If you never heard about Open Banking, it’s basically all the banks in the world somewhat converging into providing standardized and modern APIs for all their services. At least in theory, in practice of course the capabilities and implementation details vary greatly country-to-country and instead of a truly open standard you need to go through middlemen such as Plaid. This is not my field of expertise so I can’t go into the details but all I can say is that Plaid does a great job at converting dinosaurs banks into REST APIs.

They have a wide number of APIs but the one that I’m interested into is the Transactions API. The most interesting information about bank accounts, especially if you are building a personal finance app, is to see the list of transactions that happened there.

One of three thing can happen, with examples:

• A new transaction happened (you bought something)

• A transaction got modified (exchange rate got finalized)

• Or it can be deleted (transaction was not captured in the end)

In the case of Plaid, they work a lot with batches. I don’t even want to know how they receive those transaction but if you told me they came from a latin-1-encoded CSV file dropped on a FTP every 3h I would not be surprised. As a result it’s much less real-time-ish than Telegram. It’s not extremely relevant to ship every event individually.

Instead they’ll give you a cursor — up to you to keep track of it in that case — and give you aggregated added/modified/removed transactions. Which makes it very easy to update your own database. If you just had the list of latest transactions for example, you’d have to diff the DB to know what to create, update or delete. But here you can blindly do a bulk insert, bulk update and delete. 3 SQL queries maximum and done.

The only issue I have with their system is that… It’s based on webhooks 😓

But that’s not causing much harm. Of course it means you need to setup a HTTP tunnel before developing with their API but on the other hand because they have this sync method you avoid all the other drawbacks pretty easily. You can even poll the API every day if you don’t care about being “as fast as possible”.

Take away

Webhooks suck because they bring a hoard of subtle yet annoying problems. Most queue systems are either “at most once” or “at least once”. Webhooks are “probably once 🤞🏻” and bring with them a terrible developer experience.

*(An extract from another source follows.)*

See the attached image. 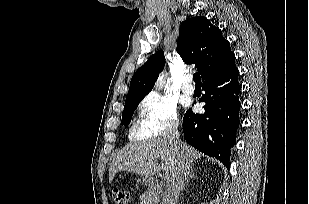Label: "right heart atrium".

But what we really need to do is decouple two problems: the one of waking up remote code and the one of synchronizing state.

Waking up remote code is fairly easy now that async architectures are widespread, you can either rely on an external cloud provider or simply let people open websockets to you.

And then regarding state synchronization, most likely you want a somewhat linear sequence of events to be streamed to your consumer, relying heavily on the concept of cursors to let remote code communicate its current knowledge of the state.

At the end of the day, if you are making a public API, the developer experience is going to matter a lot and involves in the current case two main elements:

• How complicated is the code going to be when using your API? The lightest the required wrapping, the least the data post-processing, the better.

• How hard will the problems be to solve in terms of infrastructure? States to be kept, network flows, etc. Keep in mind that most apps start from scratch so optimize for small operations rather than world-scale conglomerates.

So if you are making a public API — for the wide web to use or simply for other parts of your company — please think well how you can make the life of your peers easier and safer!